Chapter 7 Analysis and Reflection
1. Create a timeline representing the key events presented in this chapter, and then consider the following questions:
2. How did world leaders respond to Nazi aggression in Germany and beyond? What priorities guided their thinking? Why did foreign leaders fail to recognize the dangers that the Nazi regime posed?
3. When does a country have a right or duty to intervene in the affairs of other countries? What events in this chapter have most influenced your thinking about this question?
4. We often use the following terms to describe the range of human behavior in times of crisis: perpetrator, victim, bystander, upstander. How would you define each of these roles? What dilemmas and choices faced by individuals, groups, and countries described in this chapter have influenced your thinking about these roles?

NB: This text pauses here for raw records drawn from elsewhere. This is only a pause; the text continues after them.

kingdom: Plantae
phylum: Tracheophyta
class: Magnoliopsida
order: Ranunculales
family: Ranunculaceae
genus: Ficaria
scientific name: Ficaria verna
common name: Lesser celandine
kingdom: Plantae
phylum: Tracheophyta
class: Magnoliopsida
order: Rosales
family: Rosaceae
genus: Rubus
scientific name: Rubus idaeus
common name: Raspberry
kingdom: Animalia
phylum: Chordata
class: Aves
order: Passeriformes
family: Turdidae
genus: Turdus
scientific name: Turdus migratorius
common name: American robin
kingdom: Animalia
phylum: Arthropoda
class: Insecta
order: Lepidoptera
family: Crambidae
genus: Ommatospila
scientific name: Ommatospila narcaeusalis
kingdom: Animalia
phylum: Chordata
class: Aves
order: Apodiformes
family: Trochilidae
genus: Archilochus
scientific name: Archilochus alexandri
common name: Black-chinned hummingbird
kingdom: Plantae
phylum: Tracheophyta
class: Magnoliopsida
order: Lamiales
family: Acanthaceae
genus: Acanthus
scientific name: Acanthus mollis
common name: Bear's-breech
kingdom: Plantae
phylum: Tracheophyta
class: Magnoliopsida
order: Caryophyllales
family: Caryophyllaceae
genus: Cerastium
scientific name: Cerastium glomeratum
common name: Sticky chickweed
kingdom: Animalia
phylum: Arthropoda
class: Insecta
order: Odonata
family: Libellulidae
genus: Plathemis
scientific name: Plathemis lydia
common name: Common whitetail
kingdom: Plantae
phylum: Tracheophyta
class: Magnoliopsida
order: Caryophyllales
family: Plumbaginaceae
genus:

5. Historian Ian Kershaw has described the feelings of most Germans toward the restrictions on Jews during the 1930s as “indifference,” by which he means not “neutrality” but rather “turning one’s back on an evil in recognition that nothing can be done about it and . . . feeling that other concerns are more pressing or overwhelming.” To strengthen his argument, Kershaw later added such qualifying terms as “lethal indifference” and “moral indifference.”
How would you evaluate Kershaw’s argument in light of the readings in this chapter? What does indifference have to do with morality? How might indifference be lethal?